*** Opening of Information supplied ***

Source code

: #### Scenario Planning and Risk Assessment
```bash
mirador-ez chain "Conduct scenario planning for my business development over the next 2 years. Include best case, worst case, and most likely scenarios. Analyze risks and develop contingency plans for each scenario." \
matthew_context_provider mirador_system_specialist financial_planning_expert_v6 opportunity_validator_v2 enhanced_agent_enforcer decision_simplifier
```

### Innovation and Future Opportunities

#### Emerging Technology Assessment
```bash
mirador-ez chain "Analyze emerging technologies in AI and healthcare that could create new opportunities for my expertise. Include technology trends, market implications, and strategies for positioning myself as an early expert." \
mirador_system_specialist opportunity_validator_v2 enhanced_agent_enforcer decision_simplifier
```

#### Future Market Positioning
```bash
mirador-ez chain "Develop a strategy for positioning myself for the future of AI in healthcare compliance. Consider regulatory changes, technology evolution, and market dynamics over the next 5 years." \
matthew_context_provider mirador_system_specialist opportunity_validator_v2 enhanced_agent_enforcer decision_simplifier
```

*** Close of Information supplied ***

### To do
Copy out the records in full, matching every line character for character.

### Reply
Source code

: #### Scenario Planning and Risk Assessment
```bash
mirador-ez chain "Conduct scenario planning for my business development over the next 2 years. Include best case, worst case, and most likely scenarios. Analyze risks and develop contingency plans for each scenario." \
matthew_context_provider mirador_system_specialist financial_planning_expert_v6 opportunity_validator_v2 enhanced_agent_enforcer decision_simplifier
```

### Innovation and Future Opportunities

#### Emerging Technology Assessment
```bash
mirador-ez chain "Analyze emerging technologies in AI and healthcare that could create new opportunities for my expertise. Include technology trends, market implications, and strategies for positioning myself as an early expert." \
mirador_system_specialist opportunity_validator_v2 enhanced_agent_enforcer decision_simplifier
```

#### Future Market Positioning
```bash
mirador-ez chain "Develop a strategy for positioning myself for the future of AI in healthcare compliance. Consider regulatory changes, technology evolution, and market dynamics over the next 5 years." \
matthew_context_provider mirador_system_specialist opportunity_validator_v2 enhanced_agent_enforcer decision_simplifier
```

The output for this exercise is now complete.